AHİRET İNANCI
➡ Ahiret inancı, akıl ve ruh sağlığımızın garantörü müdür? Ahiret inancı, zeki insanların delirmesini engeller.
➡ Hassas ruhların, ince, kalbi rikkat sahibi insanların çıldırmasını engeller.
➡ Ahiret olmasa bu dünya çekilmez, katlanılmaz.
➡ Onun için ölenlerin şehit mertebesinde olduğunu bilmek, herkesin niyetine göre haşr olacağını bilmek, bizim için çok büyük bir teselli sebebidir.
Bir de bu afet esnasında birtakım yolsuzluklar, hırsızlıklar oluyor. Bugünün geçmişten farkı; her şeyin çok fazla afişe olmasıdır, çok kolay yayılmasıdır ve gözümüzün önünde olmasıdır. Böyle olduğu için biz kötülüklerin çoğaldığını zannediyoruz. İnsanoğlunun nezdinde kötülüğün reklam, haber değeri vardır. O sebepten dolayı kötülük çokça anlatılıyor yoksa bu eylem çok fazla değil, dünyada iyilik her zaman daha fazladır. Kötü örneklerin bizi iyilikten caydırmaması gerekiyor. İyilik yapacağız. Peki nasıl yapalım?
➡ İyiliği; kalbinizin, gönlünüzün, aklınızın tam mutmain olduğu bir yere yapın.

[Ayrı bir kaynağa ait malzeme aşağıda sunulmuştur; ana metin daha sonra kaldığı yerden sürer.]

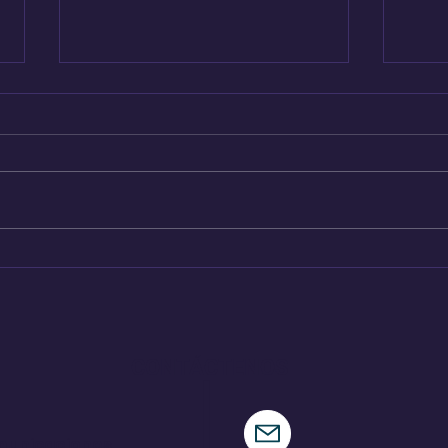
Audi A2 e-Tron, el auto
Hen
más eficiente de la
nue
marca
CONTÁCTENOS
municaciones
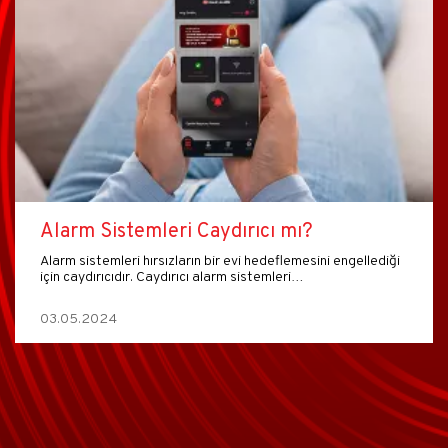
Alarm Sistemleri Caydırıcı mı?
Alarm sistemleri hırsızların bir evi hedeflemesini engellediği
için caydırıcıdır. Caydırıcı alarm sistemleri…
03.05.2024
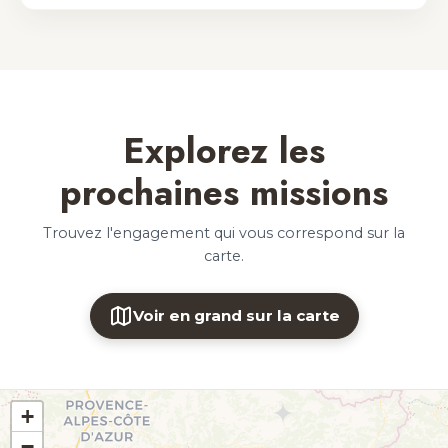
Explorez les
prochaines missions
Trouvez l'engagement qui vous correspond sur la
carte.
Voir en grand sur la carte
+
−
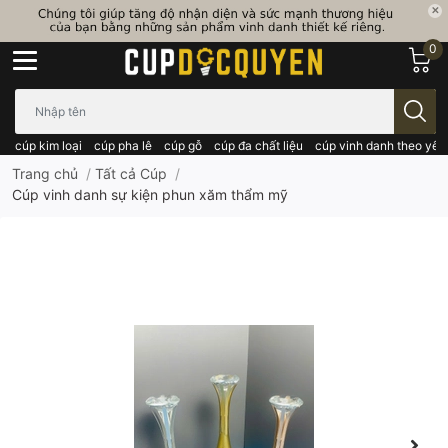
0
Bạn cần tìm gì..; Nhập tên sản phẩm..
cúp kim loại
cúp pha lê
cúp gỗ
cúp đa chất liệu
cúp vinh danh theo yêu
Trang chủ
/
Tất cả Cúp
/
Cúp vinh danh sự kiện phun xăm thẩm mỹ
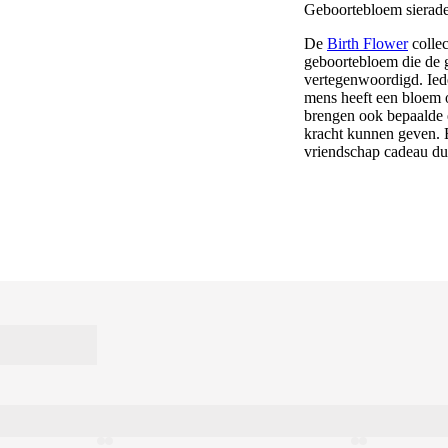
Geboortebloem sierad
De
Birth Flower
collec
geboortebloem die de 
vertegenwoordigd. Iede
mens heeft een bloem 
brengen ook bepaalde 
kracht kunnen geven. E
vriendschap cadeau du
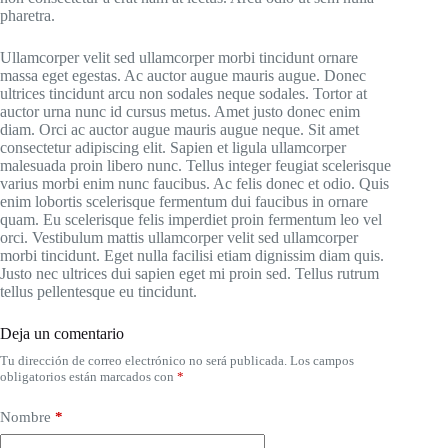
pharetra.
Ullamcorper velit sed ullamcorper morbi tincidunt ornare
massa eget egestas. Ac auctor augue mauris augue. Donec
ultrices tincidunt arcu non sodales neque sodales. Tortor at
auctor urna nunc id cursus metus. Amet justo donec enim
diam. Orci ac auctor augue mauris augue neque. Sit amet
consectetur adipiscing elit. Sapien et ligula ullamcorper
malesuada proin libero nunc. Tellus integer feugiat scelerisque
varius morbi enim nunc faucibus. Ac felis donec et odio. Quis
enim lobortis scelerisque fermentum dui faucibus in ornare
quam. Eu scelerisque felis imperdiet proin fermentum leo vel
orci. Vestibulum mattis ullamcorper velit sed ullamcorper
morbi tincidunt. Eget nulla facilisi etiam dignissim diam quis.
Justo nec ultrices dui sapien eget mi proin sed. Tellus rutrum
tellus pellentesque eu tincidunt.
Deja un comentario
Tu dirección de correo electrónico no será publicada.
Los campos
obligatorios están marcados con
*
Nombre
*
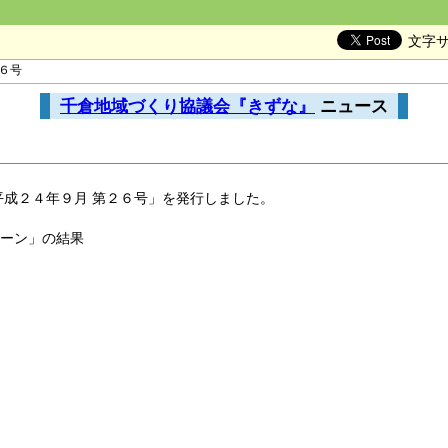
文字
２６号
千倉地域づくり協議会『きずな』
ニュース
平成２４年９月 第２６号」を発行しました。
ペーン」の結果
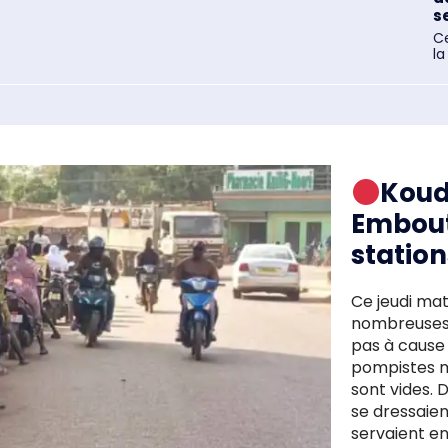
s
Ce
la
Koud
Embout
station
Ce jeudi mat
nombreuses 
pas à cause
pompistes m
sont vides. Depuis mercredi nuit, de longues files
se dressaien
servaient en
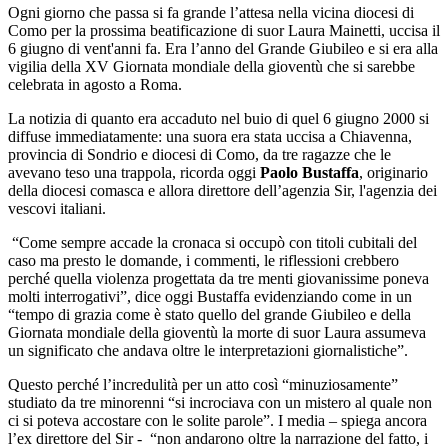
Ogni giorno che passa si fa grande l’attesa nella vicina diocesi di
Como per la prossima beatificazione di suor Laura Mainetti, uccisa il
6 giugno di vent'anni fa. Era l’anno del Grande Giubileo e si era alla
vigilia della XV Giornata mondiale della gioventù che si sarebbe
celebrata in agosto a Roma.
La notizia di quanto era accaduto nel buio di quel 6 giugno 2000 si
diffuse immediatamente: una suora era stata uccisa a Chiavenna,
provincia di Sondrio e diocesi di Como, da tre ragazze che le
avevano teso una trappola, ricorda oggi
Paolo Bustaffa
, originario
della diocesi comasca e allora direttore dell’agenzia Sir, l'agenzia dei
vescovi italiani.
“Come sempre accade la cronaca si occupò con titoli cubitali del
caso ma presto le domande, i commenti, le riflessioni crebbero
perché quella violenza progettata da tre menti giovanissime poneva
molti interrogativi”, dice oggi Bustaffa evidenziando come in un
“tempo di grazia come è stato quello del grande Giubileo e della
Giornata mondiale della gioventù la morte di suor Laura assumeva
un significato che andava oltre le interpretazioni giornalistiche”.
Questo perché l’incredulità per un atto così “minuziosamente”
studiato da tre minorenni “si incrociava con un mistero al quale non
ci si poteva accostare con le solite parole”. I media – spiega ancora
l’ex direttore del Sir - “non andarono oltre la narrazione del fatto, i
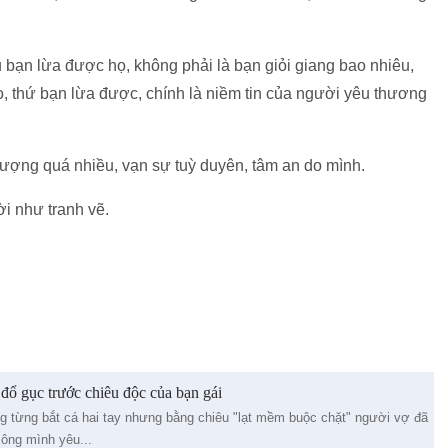
bạn lừa được họ, không phải là bạn giỏi giang bao nhiêu,
o, thứ bạn lừa được, chính là niềm tin của người yêu thương
ượng quá nhiều, vạn sự tuỳ duyên, tâm an do mình.
i như tranh vẽ.
 đổ gục trước chiêu độc của bạn gái
g từng bắt cá hai tay nhưng bằng chiêu "lạt mềm buộc chặt" người vợ đã
 ông mình yêu...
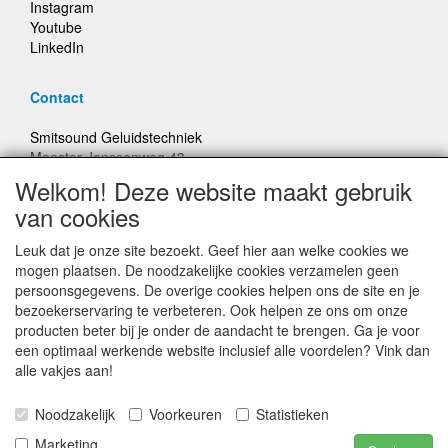
Instagram
Youtube
LinkedIn
Contact
Smitsound Geluidstechniek
Meester Janssenweg 43
5106 NA Dongen
Welkom! Deze website maakt gebruik
E-mail: info@smitsound.nl
van cookies
Telefoon: +31-(0)6-22256322
Leuk dat je onze site bezoekt. Geef hier aan welke cookies we
Bestellingen binnen Nederland, ongeacht gewicht, verstuurd
mogen plaatsen. De noodzakelijke cookies verzamelen geen
voor € 6,95
persoonsgegevens. De overige cookies helpen ons de site en je
bezoekerservaring te verbeteren. Ook helpen ze ons om onze
producten beter bij je onder de aandacht te brengen. Ga je voor
Prijzen inclusief 21% BTW, tenzij anders vermeldt
een optimaal werkende website inclusief alle voordelen? Vink dan
alle vakjes aan!
Prijswijzigingen en typefouten voorbehouden
Noodzakelijk
Voorkeuren
Statistieken
© Smitsound Geluidstechniek 2024, alle rechten
Marketing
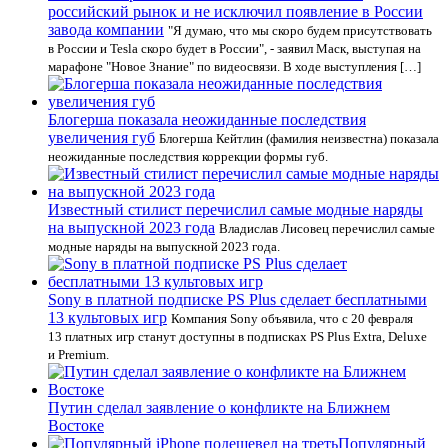
российский рынок и не исключил появление в России
завода компании
"Я думаю, что мы скоро будем присутствовать
в России и Tesla скоро будет в России", - заявил Маск, выступая на
марафоне "Новое Знание" по видеосвязи. В ходе выступления […]
Блогерша показала неожиданные последствия
увеличения губ
Блогерша Кейтлин (фамилия неизвестна) показала
неожиданные последствия коррекции формы губ.
Известный стилист перечислил самые модные наряды
на выпускной 2023 года
Владислав Лисовец перечислил самые
модные наряды на выпускной 2023 года.
Sony в платной подписке PS Plus сделает бесплатными
13 культовых игр
Компания Sony объявила, что с 20 февраля
13 платных игр станут доступны в подписках PS Plus Extra, Deluxe
и Premium.
Путин сделал заявление о конфликте на Ближнем
Востоке
Популярный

Bu güzel fiilin sürdürülebilir olması için aklın, kalbin ve gönlün kânî olduğu vasıtalarla yapılması gerekir. Araştırın. Birçok alternatif var; STK'lar var; şahıslar var; devlet kurumları var.
Bu nedenle afet anında ilgi ve beceri alanına göre güvenilir bir mecra bulup katılmak, sonrasında da söylenenleri dinlemek ve gerekenleri yapmak yani büyük ekibin bir parçası olmak gerekir. Bireysel takılmamak gerekir. Alanda şahsi davranan insanların şu an dahi orada fazladan iş çıkardığını, hiçbir işe yaramadıkları hâlde kalabalık ettiklerini söylüyorlar, biliyorsunuz.
Bu tip afetlerde sabır çok önemli bir karakter gücüdür. Sabır; katlanmak, sesini çıkarmamak, boyun eğmek, kaderimiz böyle demek zannediliyor. Sabır çok etkin bir eylemdir. Çok büyük bir güç ister. İslam ahlakında anlatılan sabrın tam karşılığı şu olabilir; herhangi bir felaketle, bir olumsuz bir olayla karşılaştığınızda o olayın gereğini yapmak konusunda direnç göstermek...
Gereğini yapmak konusunda mukavemet yoksa eylemsizlik, pasifçe boyun eğmek, tepene çıkarmak değildir. Ancak sabır çok etkin bir eylemdir ve çok büyük bir güç ister. İslam ahlakında sabrın tam karşılığı herhangi bir olumsuz olayla karşılaşıldığında o olayın gereğini yapmak konusunda tahammül etmektir. Sabır çok etkin bir şekilde herhangi bir durumla karşılaştığımızda o durumda yapılması gereken her neyse onu yapmak konusunda azimli ve dayanıklı olmak demektir. Sabır ancak umudunu diri tutan, Allah'tan ümidini kesmeyen insanların başarabileceği bir şeydir.